The Need for Closed Loop Systems
A system is a set of parts and things collaborating within an interconnecting network – a complex whole. Within human and natural contexts, there are many different systems on a variety of scales. Examples would be the human brain or heart, forests, coral reefs, a city and the Biosphere itself. The Biosphere is the global sum of many ecosystems, including many developed by humans as well as natural systems. Systems that sit within each other, like the brain or heart in a human body, are smaller systems within larger systems and can be called nested systems. Regarding food production there has been some research, but there is a failure to connect sophisticated systems and closed loop processes with the potential necessary at local scales within a city context.
Existing models that aim for a localisation of food production and distribution can often fail to ensure connectivity between systems. For instance, the Kindling Trust has a farm in a rural location, which distributes its produce in a suburban shop where there is particular demand. When the distribution system is separated from the production system there is no opportunity for the waste from one system to be fed back in to close the loop. This is just one example, but many of the existing initiatives fail to recognise the importance of having a closed loop system.
When a network of technologies is created, the relationship between the networks may eradicate the production of waste – for instance the waste from one technology becomes a nutrient that supports the connecting network. This idea of relationships between technologies potentially reduces carbon emissions as it becomes intrinsic to the functioning of the whole system and not an externality of one particular system or network. The principle of a closed loop system is, therefore, useful for food production and distribution. It means that the system is connected, which means it is more circular and efficient and based on more natural systems. This means that there is less waste in the system and therefore provides principles that can guide ideal food production when developing local alternatives to the industrialised agricultural model.

#### DATA EXTRACT:
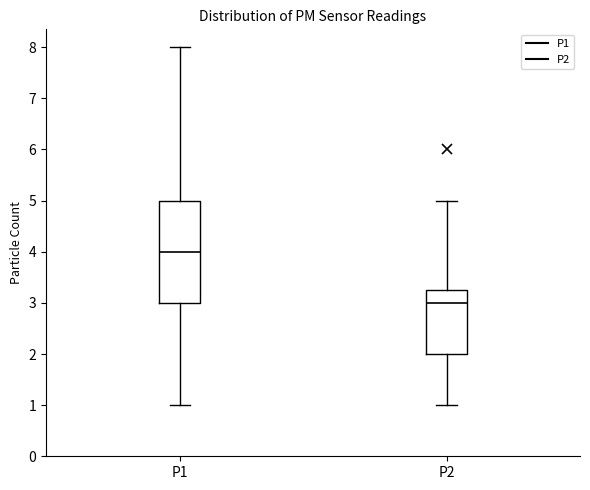

Reading left to right, read every box against the y-axis: the position of its median line, the range the box covers, and the ends of its whiskers. The values are not printed on the chart, so give them approximately, as read against the axis.

P1: median 4.0, box 3.0 to 5.0, whiskers 1.0 to 8.0
P2: median 3.0, box 2.0 to 3.3, whiskers 1.0 to 5.0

#### TASKS TO COMPLETE:
a) According to the passage on closed loop systems, where does the Kindling Trust distribute the produce from its rural farm?
b) Mark each statement yes or no for agreement with the passage on closed loop systems, and quote the words that decide it.
(i) The Biosphere is made up only of natural ecosystems.
(ii) Smaller systems that sit within larger systems can be called nested systems.
(iii) Keeping distribution separate from production makes it possible for waste to be fed back in.

#### SOLUTIONS:
a) In a suburban shop where there is particular demand.

b)
(i) No: "including many developed by humans as well as natural systems"
(ii) Yes: "are smaller systems within larger systems and can be called nested systems"
(iii) No: "When the distribution system is separated from the production system there is no opportunity for the waste from one system to be fed back in to close the loop"